Exercise directions: In the listing that follows, the range to quote begins at the line that has "right shoulder: (121, 147)" and ends after the line that has "right shoulder: (297, 183)"; quote it verbatim and add nothing.

--- START ---

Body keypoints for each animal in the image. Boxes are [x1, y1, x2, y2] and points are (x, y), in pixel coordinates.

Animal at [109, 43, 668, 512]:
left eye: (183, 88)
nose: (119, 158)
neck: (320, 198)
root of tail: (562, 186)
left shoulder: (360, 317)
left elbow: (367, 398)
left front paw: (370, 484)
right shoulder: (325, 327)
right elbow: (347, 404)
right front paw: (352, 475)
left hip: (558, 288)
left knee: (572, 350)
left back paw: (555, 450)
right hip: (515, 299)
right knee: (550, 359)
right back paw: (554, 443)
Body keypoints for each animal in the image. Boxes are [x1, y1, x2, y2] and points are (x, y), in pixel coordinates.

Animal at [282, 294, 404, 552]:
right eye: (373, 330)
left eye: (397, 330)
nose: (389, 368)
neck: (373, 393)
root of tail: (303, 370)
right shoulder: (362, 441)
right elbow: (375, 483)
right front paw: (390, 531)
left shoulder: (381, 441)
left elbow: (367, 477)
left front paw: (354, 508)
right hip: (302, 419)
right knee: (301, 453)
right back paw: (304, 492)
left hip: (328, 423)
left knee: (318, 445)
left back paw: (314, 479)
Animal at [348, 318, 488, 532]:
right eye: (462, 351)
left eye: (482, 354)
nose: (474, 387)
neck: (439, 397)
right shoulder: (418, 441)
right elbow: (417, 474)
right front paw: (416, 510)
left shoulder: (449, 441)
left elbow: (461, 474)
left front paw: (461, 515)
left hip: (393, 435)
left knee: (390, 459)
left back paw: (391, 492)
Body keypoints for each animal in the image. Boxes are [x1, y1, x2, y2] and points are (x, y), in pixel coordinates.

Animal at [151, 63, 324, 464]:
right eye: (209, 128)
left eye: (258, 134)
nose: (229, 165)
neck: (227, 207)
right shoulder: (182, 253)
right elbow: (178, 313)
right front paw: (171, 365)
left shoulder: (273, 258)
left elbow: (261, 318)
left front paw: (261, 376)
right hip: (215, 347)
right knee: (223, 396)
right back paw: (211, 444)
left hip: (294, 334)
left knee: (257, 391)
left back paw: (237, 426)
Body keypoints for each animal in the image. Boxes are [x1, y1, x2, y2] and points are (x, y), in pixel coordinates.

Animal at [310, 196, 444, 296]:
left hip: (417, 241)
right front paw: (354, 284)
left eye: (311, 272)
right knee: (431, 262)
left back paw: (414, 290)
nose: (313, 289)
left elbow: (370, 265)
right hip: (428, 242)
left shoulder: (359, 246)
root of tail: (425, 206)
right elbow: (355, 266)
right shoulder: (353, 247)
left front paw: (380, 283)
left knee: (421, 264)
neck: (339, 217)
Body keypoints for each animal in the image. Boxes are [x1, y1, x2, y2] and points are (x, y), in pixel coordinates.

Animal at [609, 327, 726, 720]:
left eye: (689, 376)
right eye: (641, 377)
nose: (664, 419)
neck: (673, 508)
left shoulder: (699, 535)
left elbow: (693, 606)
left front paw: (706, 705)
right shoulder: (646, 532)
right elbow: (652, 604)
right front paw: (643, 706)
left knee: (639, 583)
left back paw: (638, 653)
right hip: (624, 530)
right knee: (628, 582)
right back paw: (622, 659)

--- END ---
--- START ---

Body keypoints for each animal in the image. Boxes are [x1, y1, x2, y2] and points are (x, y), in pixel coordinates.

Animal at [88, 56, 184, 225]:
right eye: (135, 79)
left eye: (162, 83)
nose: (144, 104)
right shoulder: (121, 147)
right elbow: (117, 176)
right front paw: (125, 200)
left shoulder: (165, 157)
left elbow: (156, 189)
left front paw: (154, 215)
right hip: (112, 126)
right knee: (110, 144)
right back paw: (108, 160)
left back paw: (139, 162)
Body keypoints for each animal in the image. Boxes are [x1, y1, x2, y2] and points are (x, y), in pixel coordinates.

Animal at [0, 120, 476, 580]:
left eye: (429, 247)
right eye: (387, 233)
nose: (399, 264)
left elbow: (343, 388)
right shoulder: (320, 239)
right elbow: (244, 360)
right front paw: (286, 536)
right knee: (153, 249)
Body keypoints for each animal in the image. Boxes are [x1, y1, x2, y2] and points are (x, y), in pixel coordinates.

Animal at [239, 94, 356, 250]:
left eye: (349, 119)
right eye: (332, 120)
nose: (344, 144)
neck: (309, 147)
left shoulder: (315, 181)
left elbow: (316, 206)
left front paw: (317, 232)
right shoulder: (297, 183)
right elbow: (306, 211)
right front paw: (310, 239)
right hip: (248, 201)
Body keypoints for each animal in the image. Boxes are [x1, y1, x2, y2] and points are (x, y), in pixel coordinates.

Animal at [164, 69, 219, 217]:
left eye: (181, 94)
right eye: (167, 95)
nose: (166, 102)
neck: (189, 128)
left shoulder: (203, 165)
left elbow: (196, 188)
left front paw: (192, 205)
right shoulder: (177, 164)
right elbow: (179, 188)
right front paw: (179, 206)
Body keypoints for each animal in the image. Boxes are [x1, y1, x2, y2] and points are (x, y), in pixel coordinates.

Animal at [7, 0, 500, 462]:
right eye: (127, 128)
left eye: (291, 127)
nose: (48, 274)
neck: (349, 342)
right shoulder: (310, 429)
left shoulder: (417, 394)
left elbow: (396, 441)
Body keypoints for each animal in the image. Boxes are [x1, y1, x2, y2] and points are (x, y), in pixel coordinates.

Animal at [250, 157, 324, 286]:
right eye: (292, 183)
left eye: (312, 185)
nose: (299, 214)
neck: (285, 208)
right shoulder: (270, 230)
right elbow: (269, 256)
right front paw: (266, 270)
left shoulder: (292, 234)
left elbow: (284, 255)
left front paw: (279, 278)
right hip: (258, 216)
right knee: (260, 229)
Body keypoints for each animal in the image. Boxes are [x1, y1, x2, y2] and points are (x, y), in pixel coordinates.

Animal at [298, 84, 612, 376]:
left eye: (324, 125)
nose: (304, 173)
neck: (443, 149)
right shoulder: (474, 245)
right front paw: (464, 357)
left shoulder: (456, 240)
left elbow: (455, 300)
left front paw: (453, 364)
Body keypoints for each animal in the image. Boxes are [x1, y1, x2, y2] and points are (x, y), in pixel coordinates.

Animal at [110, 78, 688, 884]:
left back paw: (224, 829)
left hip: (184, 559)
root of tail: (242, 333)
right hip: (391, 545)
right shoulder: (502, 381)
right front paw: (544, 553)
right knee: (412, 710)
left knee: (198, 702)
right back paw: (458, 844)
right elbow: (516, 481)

--- END ---

Solution:
right shoulder: (121, 147)
right elbow: (117, 176)
right front paw: (125, 200)
left shoulder: (165, 157)
left elbow: (156, 189)
left front paw: (154, 215)
right hip: (112, 126)
right knee: (110, 144)
right back paw: (108, 160)
left back paw: (139, 162)
Body keypoints for each animal in the image. Boxes are [x1, y1, x2, y2] and points are (x, y), in pixel coordinates.

Animal at [0, 120, 476, 580]:
left eye: (429, 247)
right eye: (387, 233)
nose: (399, 264)
left elbow: (343, 388)
right shoulder: (320, 239)
right elbow: (244, 360)
right front paw: (286, 536)
right knee: (153, 249)
Body keypoints for each animal in the image. Boxes are [x1, y1, x2, y2] and points are (x, y), in pixel coordinates.

Animal at [239, 94, 356, 250]:
left eye: (349, 119)
right eye: (332, 120)
nose: (344, 144)
neck: (309, 147)
left shoulder: (315, 181)
left elbow: (316, 206)
left front paw: (317, 232)
right shoulder: (297, 183)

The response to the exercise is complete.